The ActivitySyncQueue should be a singleton Riverpod provider so the UI can observe pending-sync count. Use the Result type pattern already established in the codebase — do not introduce a new error-handling monad. The uuid package (already likely in pubspec) should generate v4 UUIDs for client-side IDs.
Testing Requirements
Unit and integration tests with flutter_test. Unit tests: (1) validation failure short-circuits and returns RegistrationError.validationFailed without calling ActivityRepository, (2) valid payload creates optimistic record with correct fields and pendingSync status, (3) eligibility result is correctly embedded in the optimistic record. Integration tests with mocked ActivityRepository: (4) successful Supabase response transitions record to synced, (5) network exception keeps record at pendingSync and adds it to ActivitySyncQueue, (6) method never throws — all error paths return Result.failure. Test the retry queue separately: (7) exponential backoff intervals are correct, (8) record transitions to syncFailed after max retries.
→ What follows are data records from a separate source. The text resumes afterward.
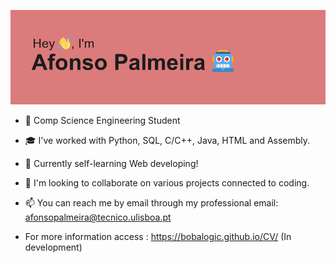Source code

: 
![HEADER](/header.png)

- 👀 Comp Science Engineering Student
- :mortar_board: I've worked with Python, SQL, C/C++, Java, HTML and Assembly.
- 🌱 Currently self-learning Web developing!
- 💞️ I'm looking to collaborate on various projects connected to coding.
- 📫 You can reach me by email through my professional email: afonsopalmeira@tecnico.ulisboa.pt

- For more information access : https://bobalogic.github.io/CV/  (In development)
<!---
Bobalogic/Bobalogic is a ✨ special ✨ repository because its `README.md` (this file) appears on your GitHub profile.
You can click the Preview link to take a look at your changes.
--->
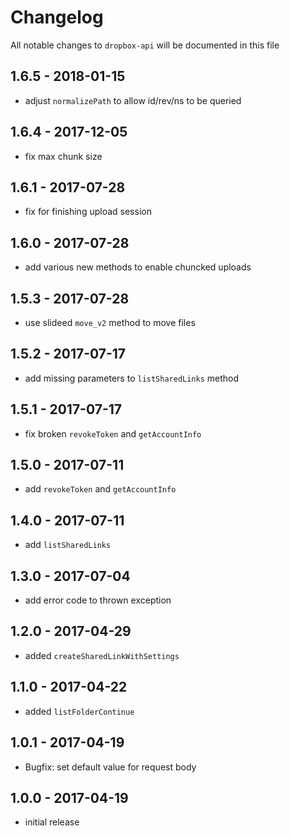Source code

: # Changelog

All notable changes to `dropbox-api` will be documented in this file

## 1.6.5 - 2018-01-15

- adjust `normalizePath` to allow id/rev/ns to be queried


## 1.6.4 - 2017-12-05

- fix max chunk size

## 1.6.1 - 2017-07-28

- fix for finishing upload session

## 1.6.0 - 2017-07-28

- add various new methods to enable chuncked uploads

## 1.5.3 - 2017-07-28

- use slideed `move_v2` method to move files

## 1.5.2 - 2017-07-17

- add missing parameters to `listSharedLinks` method

## 1.5.1 - 2017-07-17

- fix broken `revokeToken` and `getAccountInfo`

## 1.5.0 - 2017-07-11

- add `revokeToken` and `getAccountInfo`

## 1.4.0 - 2017-07-11

- add `listSharedLinks`

## 1.3.0 - 2017-07-04

- add error code to thrown exception

## 1.2.0 - 2017-04-29

- added `createSharedLinkWithSettings`

## 1.1.0 - 2017-04-22

- added `listFolderContinue`

## 1.0.1 - 2017-04-19

- Bugfix: set default value for request body

## 1.0.0 - 2017-04-19

- initial release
The wizard Cubit manages multiple concurrent state slices (current step, each field value, submission status, error state). As the number of wizard steps grows, the state class can become unwieldy, making it difficult to reason about transitions, leading to subtle bugs where advancing a step resets a previously filled field.
Mitigation & Contingency
Mitigation: Use an immutable state model (copyWith pattern) with a separate sealed class per wizard step state. Keep the Cubit's emit calls minimal and always derive the next state from the current state to prevent accidental field resets. Document the state machine transitions explicitly in code comments.
Contingency: If state complexity becomes unmanageable, split into a parent WizardCubit (owns step navigation and submission) and per-step child Cubits (own individual field state), coordinating via a shared repository layer.
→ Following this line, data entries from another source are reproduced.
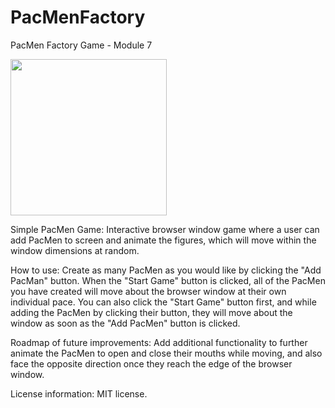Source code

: # PacMenFactory
PacMen Factory Game - Module 7

<img src= "PacMenFactory.png" width='250'/>

Simple PacMen Game: Interactive browser window game where a user can add PacMen to screen and animate the figures, which will move within the window dimensions at random.

How to use: Create as many PacMen as you would like by clicking the "Add PacMan" button. When the "Start Game" button is clicked, all of the PacMen you have created will move about the browser window at their own individual pace. You can also click the "Start Game" button first, and while adding the PacMen by clicking their button, they will move about the window as soon as the "Add PacMen" button is clicked. 

Roadmap of future improvements: Add additional functionality to further animate the PacMen to open and close their mouths while moving, and also face the opposite direction once they reach the edge of the browser window. 

License information: MIT license.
Organisation-specific compensation eligibility rules (e.g., activity type + duration thresholds) are business logic that may change independently of the app release cycle. Hardcoding these rules in ActivityRegistrationService means rule changes require a new app deployment, causing delays and potential financial errors if the deployed version uses outdated rules.
Mitigation & Contingency
Mitigation: Model compensation rules as configuration fetched from Supabase (stored per organisation), cached locally. ActivityRegistrationService reads from cache with a fallback to hardcoded defaults for offline scenarios. Design the rule schema to be extensible without code changes.
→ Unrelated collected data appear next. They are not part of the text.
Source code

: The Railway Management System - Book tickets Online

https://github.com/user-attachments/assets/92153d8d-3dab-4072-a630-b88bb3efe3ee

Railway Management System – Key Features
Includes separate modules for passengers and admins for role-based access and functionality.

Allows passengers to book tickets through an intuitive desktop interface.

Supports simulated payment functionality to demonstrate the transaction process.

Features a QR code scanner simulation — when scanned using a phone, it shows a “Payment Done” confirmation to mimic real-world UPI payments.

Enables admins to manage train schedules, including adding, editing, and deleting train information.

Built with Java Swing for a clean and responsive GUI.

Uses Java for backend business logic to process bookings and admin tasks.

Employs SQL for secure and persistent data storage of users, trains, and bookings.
Contingency: If dynamic rules are not ready for initial release, ship with hardcoded rules and a feature flag that enables the remote-config path. Document the rule structure clearly so coordinators can trigger a rule update via a Supabase dashboard entry rather than a code deployment.
The last-used activity type stored in RegistrationPreferencesStore may become invalid if the organisation administrator deactivates that activity type between sessions. The Cubit would pre-populate a deleted type, and either the UI would show a missing item or submission would fail with a foreign-key constraint error.
Mitigation & Contingency
Mitigation: In RegistrationDefaultsManager, validate the retrieved last-used activity type ID against the current list of active types fetched from the activity type repository. If the stored ID is not in the active list, fall back to the first active type alphabetically.
Contingency: If validation cannot be performed offline, surface a non-blocking warning in the activity type step ('Your previously used activity type is no longer available') and require the user to make a new selection before advancing.